Personally I always output to 16 bit TIFF, run any further postpro on the files in PS and then convert to JPEG. I use a very handy freeware script from Russell Brown, the Image Processor Pro http://russellbrown.com/scripts.html to convert the TIFFS into 3 or 4 different flavours of JPEG. Have a look, watch the tutorial and use it every day.

PW


----------



## Kernuak (May 27, 2012)

One other thing to bear in mind, LR ignores most of the in camera tone settings etc, while DPP probably applies the camera settings. The jpeg images will probably look quite flat if you don't make any adjustments in LR. I tend to export as TIFFs, after the initial adjustments in LR, then apply a medium contrast curve in PS.


----------



## Orangutan (May 27, 2012)

bdunbar79: I believe this has to do with "Develop Presets." You might check your manual. There should be a way to tell it to use your camera's settings as the presets. Sorry I can't be more helpful.




Kernuak said:


> I tend to export as TIFFs, after the initial adjustments in LR, then apply a medium contrast curve in PS.
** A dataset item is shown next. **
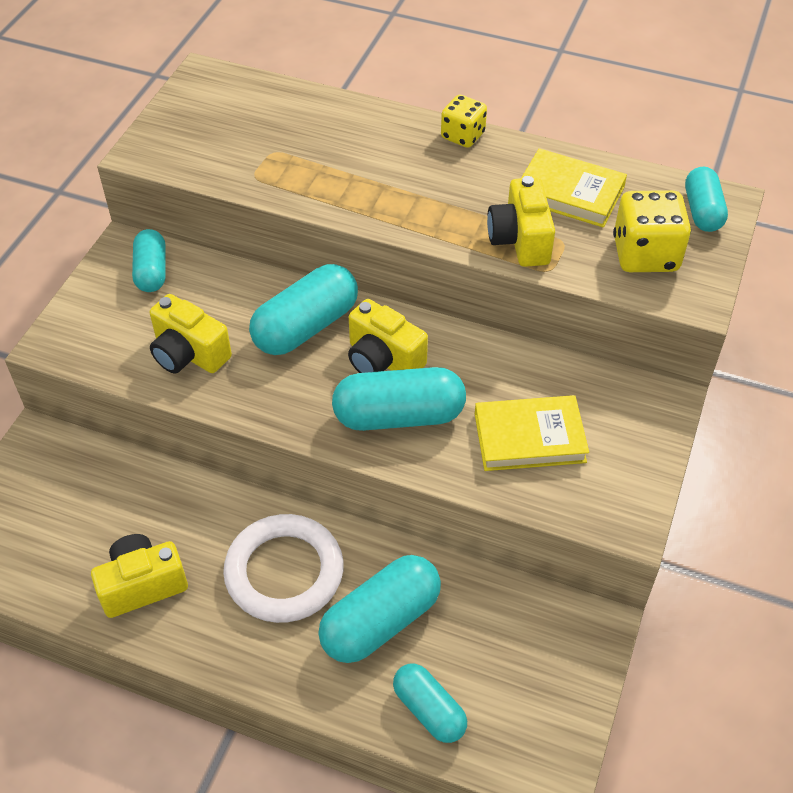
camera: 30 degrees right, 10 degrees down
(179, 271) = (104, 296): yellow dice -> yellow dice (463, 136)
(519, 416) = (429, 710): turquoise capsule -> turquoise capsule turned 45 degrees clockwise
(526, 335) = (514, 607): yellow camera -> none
Kernuak: I'm curious why you use this process. LR has a tone curve tool built-in. Also, why export from LR as TIFF rather than PSD? I always think of TIFF as a legacy format, to be used only when there are no other options. Does TIFF offer something here that I'm not aware of?


----------



## bdunbar79 (May 27, 2012)

Thanks so much for your replies! I'm not ignoring you, I will get my information together here that you requested. Thanks!


----------



## Orangutan (May 27, 2012)

This made me curious, so I dug around a bit more:

http://forums.adobe.com/message/4420919#4420919
http://www.lightroomforums.net/showthread.php?10418-Why-did-Lr-ruin-my-picture


----------



## bdunbar79 (May 27, 2012)

Did one more test. I shot a JPEG that I thought was pretty good. I imported to LR off the CF card, and into Elements 9 off the CF card. In LR I did NONE of the above stated procedures, just as a test, and "fixed" the image the way I wanted. I then uploaded the RAW version to LR, fixed it, and converted/exported to JPEG. (I shot RAW+JPEG). In Elements, I only did "Auto" everything (contrast, colors, sharpness, etc.). The resulting JPEG from Elements looked much crisper and sharper than the LR versions of both. So my point here, is that whatever I am doing in LR, is WORSE than whatever the camera (5D Mark III) is doing in-camera for RAW to JPEG conversion. 

I printed out those two links. I am going to read them and see if I just can't figure out how to maximize this in LR. Photoshop seems to work much better for someone who has been 1. lazy and 2. ignorant in post-processing imaging  Also, thanks for the link to the tutorial. This is great. I don't mean to sound like such a newbie but really, as far as LR goes, I am!

Again, thanks and I am going to try this out.


----------